Jon and Teri's Farm / Blog / Offices, accounting, and software choices

Offices, accounting, and software choices

Posted on by Teri Jenkins

I got some file folders and a couple organizational tools for the "farm office" today.  Tomorrow I am moving offices at TapRoot, from the Church Street Farm to the Canard Farm, so I guess I get two new offices in one week.  We now have a place to put incoming invoices and receipts, so I will be all set when we get our business bank account and can pay ourselves back for the seed orders.

The business aspect of farming is super important to me.  I figure, choosing to be a farmer means accepting a lower income lifestyle.  Money isn't everything, but if you have little it need to be well-managed.  I think the best grower in the world would be easily surpassed by the crappy farmer who is good with his money.  So, one skill set that I have been building the past two years is my accounting/bookkeeping/financial management skills, so that Jon and Teri's Farm will hit the ground running.

I have been doing this with lots of mentoring from Josh and Trish, looking at TapRoot's financials, as well as a couple of courses and workshops, and a bit of consulting from a couple accountants and bookkeepers I know.  Every single part of this was free, short of a few travel expenses.  I know a lot more than I did two years ago (I have always managed people, logistics, and procurement, not money), but I still have a long ways to go. 

I am planning to use FCC's accounting software, AgExpert Analyst because I got to see a presentation about it and I think it offers good value and functionality, comparable to Quickbooks or Simply Accounting, but created by Farm Credit Canada specifically for farmers.  Proportionally to what we will make this year, the cost of the software is a big expense ($500), but it's a tool that I want to start using now so that once there IS a lot to manage we will be pros and the office work will be quick and dirty.  Also, the renewal fee for the software is half of the initial fee, and compared to Quickbooks it is a better value (and cheaper).  Plus, it's not totally re-inventing the wheel-- If I learn how to use it, a lot of the skills are transferable to some of the more common accounting programs.  The final thing that I like about it is that it's under development, and so you are able to call and speak to a person-- a real, live one-- if you have a problem or a suggestion or a specific need.

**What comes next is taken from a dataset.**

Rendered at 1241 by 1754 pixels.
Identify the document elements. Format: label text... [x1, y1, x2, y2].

The TapRoot Farms Office, where I have worked for a year-and-a-half next to Falicia.  -->

The people behind the software is one thing I love about the software that I use for our website and blog, and our future CSA.  It is called HarvestHand and it was developed by one of TapRoot's CSA members/friends of the farm, Mike Caplan.  Mike is awesome and he has been able to grow the project so that HarvestHand is now a three-way partnership with himself, Patricia, and Duncan (who is also lovely and highly skilled on all things marketing, community, and computer).  So, not only can I get support (Such as: "hey, my blog is doing something weird"; "how do I...") but I can also put in requests for functionality that I see would be helpful (as in, "Can you make it do this?").  AND I'm supporting people and projects that I believe in: not with my dollars-- yet-- but with future CSA there will be a tiny fee per member for anything over 10 members).  In the meantime I am part of the community of farmers already using it and developing it for the future.

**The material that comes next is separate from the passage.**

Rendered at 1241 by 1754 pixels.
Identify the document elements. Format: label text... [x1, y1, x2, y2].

Another reason I'm using Harvest Hand is because it links my blog, website, and member management into the same platform.  I'm all about streamlining (says the girl with 8 email addresses!); the less programs I have to keep up with, the better.  I was never a computer fan, and so I still find software frustrating for the most part, especially when things change all the time.  As I already spend most of the day at work (when I am at my desk at least) using HarvestHand, I know it inside and out.  That being said, it is straightforward: I don't think I ever really had a lesson, I just jumped on and started using it from day one.

Laying the groundwork now for our future is what I am trying to achieve, and I think that so far we are in good shape.  We hope to be farming independently within the next 5 years, and each year plan to take more steps to getting there.  This year, our business will run as a single crop project, under the wing of TapRoot, and next year we may look at doing more crops through the same relationship, or renting land and doing something a bit more independent.  Somewhere in there is plans to start having kids, so we will see how things go.  We have lots of goals laid out year-by-year for the next 1, 2, 3, 4, 5, 10, 15, 20 years, and I know that we'll get there.  We are fortunate to have full-time jobs farming together in the meantime, and a supportive environment in which to build our business.